━━━ EXTRACTED INFORMATION

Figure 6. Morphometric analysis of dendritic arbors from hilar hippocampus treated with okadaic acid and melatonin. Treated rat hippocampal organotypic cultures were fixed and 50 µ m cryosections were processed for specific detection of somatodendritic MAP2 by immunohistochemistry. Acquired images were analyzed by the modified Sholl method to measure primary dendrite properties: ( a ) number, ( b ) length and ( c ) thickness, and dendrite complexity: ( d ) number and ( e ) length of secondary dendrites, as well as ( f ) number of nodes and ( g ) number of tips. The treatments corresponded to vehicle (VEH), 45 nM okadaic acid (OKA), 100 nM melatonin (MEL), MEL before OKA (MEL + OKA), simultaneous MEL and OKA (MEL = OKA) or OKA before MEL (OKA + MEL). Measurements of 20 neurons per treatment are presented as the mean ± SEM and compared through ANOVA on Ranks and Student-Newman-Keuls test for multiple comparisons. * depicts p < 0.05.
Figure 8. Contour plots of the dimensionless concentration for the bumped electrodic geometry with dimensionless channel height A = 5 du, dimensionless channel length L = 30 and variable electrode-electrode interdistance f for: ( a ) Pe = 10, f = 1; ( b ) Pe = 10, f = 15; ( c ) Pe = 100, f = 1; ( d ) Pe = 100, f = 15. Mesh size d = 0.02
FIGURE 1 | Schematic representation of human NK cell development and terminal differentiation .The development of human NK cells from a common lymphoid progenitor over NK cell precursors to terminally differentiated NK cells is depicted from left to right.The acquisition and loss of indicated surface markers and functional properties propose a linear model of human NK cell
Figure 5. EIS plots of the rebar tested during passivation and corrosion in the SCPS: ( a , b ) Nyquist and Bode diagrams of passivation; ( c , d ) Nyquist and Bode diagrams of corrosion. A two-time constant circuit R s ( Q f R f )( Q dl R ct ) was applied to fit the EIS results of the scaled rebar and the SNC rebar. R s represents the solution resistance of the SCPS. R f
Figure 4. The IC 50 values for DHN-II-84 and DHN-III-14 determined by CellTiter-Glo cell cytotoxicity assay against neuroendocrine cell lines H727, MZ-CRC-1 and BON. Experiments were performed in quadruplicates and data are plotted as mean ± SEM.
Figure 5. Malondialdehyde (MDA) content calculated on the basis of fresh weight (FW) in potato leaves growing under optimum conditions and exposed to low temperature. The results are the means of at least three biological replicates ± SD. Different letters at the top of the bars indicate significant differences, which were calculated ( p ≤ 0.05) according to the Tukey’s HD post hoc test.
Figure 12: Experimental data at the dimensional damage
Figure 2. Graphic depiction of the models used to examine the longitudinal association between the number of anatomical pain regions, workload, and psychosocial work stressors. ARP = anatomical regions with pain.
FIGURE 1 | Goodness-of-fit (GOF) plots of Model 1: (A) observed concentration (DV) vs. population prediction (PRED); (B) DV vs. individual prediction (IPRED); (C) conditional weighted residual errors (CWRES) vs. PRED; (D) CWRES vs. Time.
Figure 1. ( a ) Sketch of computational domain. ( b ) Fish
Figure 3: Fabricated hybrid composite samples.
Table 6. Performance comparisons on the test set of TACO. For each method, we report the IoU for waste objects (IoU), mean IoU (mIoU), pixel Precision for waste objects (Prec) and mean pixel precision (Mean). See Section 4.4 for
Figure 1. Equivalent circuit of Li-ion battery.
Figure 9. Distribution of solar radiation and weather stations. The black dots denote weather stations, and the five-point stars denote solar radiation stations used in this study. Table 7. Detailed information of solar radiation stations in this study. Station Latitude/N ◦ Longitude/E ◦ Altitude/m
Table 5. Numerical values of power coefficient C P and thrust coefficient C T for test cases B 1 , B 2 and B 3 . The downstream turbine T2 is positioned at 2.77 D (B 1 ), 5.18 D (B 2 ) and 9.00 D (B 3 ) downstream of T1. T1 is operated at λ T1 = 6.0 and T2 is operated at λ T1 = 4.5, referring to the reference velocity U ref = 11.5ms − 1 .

━━━━━━

### EXERCISE GOAL
Where a line of the records above holds the word "data", copy that line.

### RESPONSE TO THIS EXERCISE
Figure 4. The IC 50 values for DHN-II-84 and DHN-III-14 determined by CellTiter-Glo cell cytotoxicity assay against neuroendocrine cell lines H727, MZ-CRC-1 and BON. Experiments were performed in quadruplicates and data are plotted as mean ± SEM.
Figure 12: Experimental data at the dimensional damage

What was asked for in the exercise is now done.